Quando si accetta una proposta “con riserva”, come sta accadendo con il piano per una tregua presentato da Steve Witkoff, l’inviato della Casa Bianca in Medio Oriente, è bene reagire con prudenza. Siamo al “sì, però” di Hamas, che pone le sue condizioni per avallare il piano (nel caso specifico: rilascio degli ostaggi in cinque fasi, anziché in due). Non è una posizione risolutiva. Specie quando le parti in causa fanno di tutto per sabotarlo, il piano, ognuna tirando la corda col rischio, ben previsto, di spezzarla. “Di fatto è un rifiuto”, commenta Israele sui dieci suoi cittadini e 18 corpi che sono oggetto della trattativa in questo momento.
Eppure, la sempre più drammatica situazione a Gaza sotto gli occhi del mondo dovrebbe comunque indurre i mediatori ad aggrapparsi a qualsiasi spiraglio verbale pur di porre fine alle sofferenze della popolazione palestinese e al ritorno a casa degli israeliani rapiti il 7 ottobre 2023 proprio da Hamas, e alcuni rapiti ancora in vita dopo quasi due anni.
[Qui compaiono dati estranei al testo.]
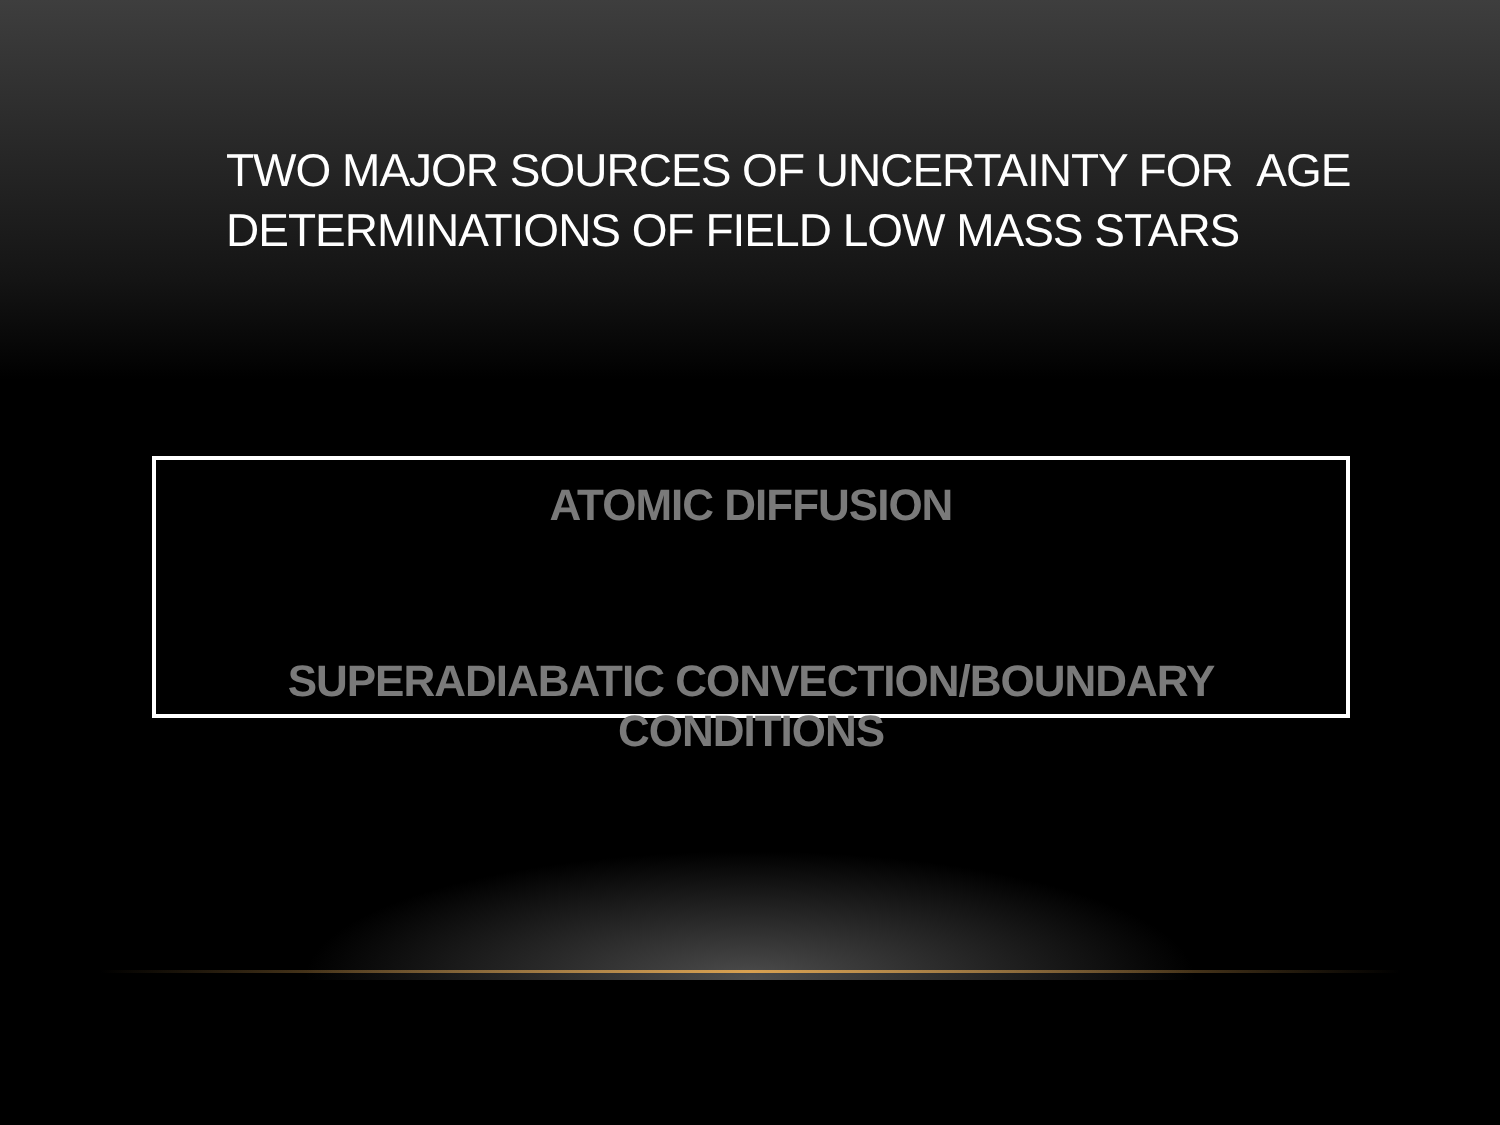TWO MAJOR SOURCES OF UNCERTAINTY FOR AGE
DETERMINATIONS OF FIELD LOW MASS STARS
ATOMIC DIFFUSION
SUPERADIABATIC CONVECTION/BOUNDARY CONDITIONS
Sono vivi non certo per pietà dei loro carnefici, ma solo per il valore “politico” che i responsabili del massacro danno alle loro prede depredate: pura merce di scambio per ottenere la liberazione di detenuti palestinesi da parte di Israele e per imbastire un negoziato che consenta a Hamas di guadagnare tempo e favore internazionale sull’onda della reazione del tutto sproporzionata – e contestata dagli stessi e sconcertati alleati di Israele – che il governo-Netanyahu continua a interpretare con l’offensiva militare a Gaza. Il suo dichiarato obiettivo è fondato e legittimo: liberare gli ostaggi e sconfiggere Hamas. Ma l’inevitabile risultato politico di quanto sta avvenendo nella realtà fa passare dalla parte del torto chi ha la ragione dalla sua. La ragione del 7 ottobre, che è la fonte originaria e da molti dimenticata del conflitto. Tuttavia, la caccia agli autori della strage non può contemplare, come accade, la morte e il ferimento di migliaia di persone del tutto innocenti quale “effetto collaterale”. Né può comportare la fame e la carestia, la devastazione del territorio e delle speranze di gente incolpevole rispetto alle colpe gravissime di Hamas.
Paesi e istituzioni in tutte le lingue, compresa quella italiana, lo stanno ripetendo da mesi al governo-Netanyahu: fermati. Lo ripetono a costo di crisi diplomatiche, come quella apertasi tra Parigi e Tel Aviv dopo che il presidente francese, Emmanuel Macron, ha parlato di “dovere morale e necessità politica” di riconoscere lo Stato della Palestina. Risposta altrettanto dura di Israele: “Una crociata contro lo Stato ebraico”.
Intanto, la regione Emilia-Romagna interrompe ogni relazione istituzionale con Israele, mentre il nostro ministro degli Esteri, Antonio Tajani, annuncia che il piccolo Adam, unico bambino di dieci figli di una pediatra palestinese scampato a un raid israeliano e rimasto ferito, sarà operato l’11 giugno in Italia.
Tra sangue e polemiche, tra rigurgiti antisemiti e violenze inconcepibili a Gaza la tregua necessaria appare complicata.